→ **TRECHO DO TEXTO**:
# # # #

Dados obtidos pelo Insight Crime mostram que a taxa seria um pouco menor, fixada em US$ 8 (R$ 45) por semana no início de 2022. Ainda assim, ao multiplicar o valor pelo número de detentos – que chegou a ser de 2,7 mil – a operação liderada por Niño Guerrero arrecadava pelo menos US$ 86,4 mil (R$ 492,5 mil) por mês, ou mais de US$ 1 milhão (R$ 5,7 milhões) por ano. Além de exigir o pagamento, a organização também mandava os presos realizarem trabalhos na prisão (como limpar o local ou alimentar os animais do zoológico, por exemplo).

# # # #

→ **TAREFA PROPOSTA 1**: Apresente as linhas das entradas como uma lista numerada, sem as linhas em branco e sem as imagens.

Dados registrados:
# # # #

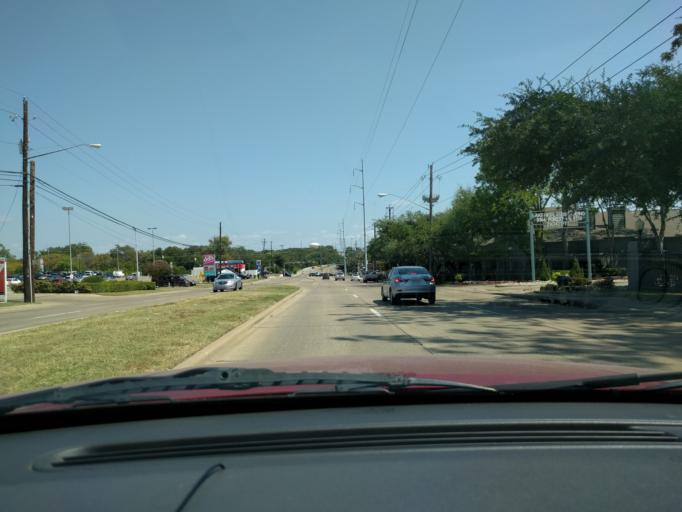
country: US
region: Texas
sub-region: Dallas County
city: Richardson
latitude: 32.9095
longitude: -96.7204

# # # #

→ **TAREFA PROPOSTA 2**: Dê continuidade ao trecho sobre a taxa cobrada dos detentos, começando logo após a última frase.

→ **RESPOSTA ESPERADA 1**:
1. country: US
2. region: Texas
3. sub-region: Dallas County
4. city: Richardson
5. latitude: 32.9095
6. longitude: -96.7204

→ **RESPOSTA ESPERADA 2**:
Ao anunciar a intervenção militar em Tocorón, o ministro das Relações Interiores venezuelano, Remigio Ceballos, disse que o Estado agora tem “controle total” da prisão, e que a organização Trén de Aragua foi “totalmente desfeita”. A operação policial, no entanto, foi vista como um “show midiático” por Humberto Prado, diretor do Observatório de Prisões da Venezuela. Na época, à Associated Press, ele afirmou que o governo chavista negociou com o próprio líder da quadrilha antes da invasão – e acrescentou que prova disso é a fuga de Niño Guerrero e de outros presos, ocorrida dias antes da tomada do presídio.

Tocuyito

Já o Centro Penal de Tocuyito é atualmente tido como o mais populoso da Venezuela, com mais de 2 mil presos. Construído entre 1959 e 1963 no estado de Carabobo, a mais de 130 km de Caracas, o local também foi “tomado” pelas forças de segurança venezuelanas no ano passado. Na ocasião, Ceballos disse que as autoridades encontraram “alguns esconderijos” – e que era de amplo conhecimento “que parte do crime era comandado de dentro da prisão”. Eles também anunciaram ter achado uma “quantidade impressionante de armas e munições”.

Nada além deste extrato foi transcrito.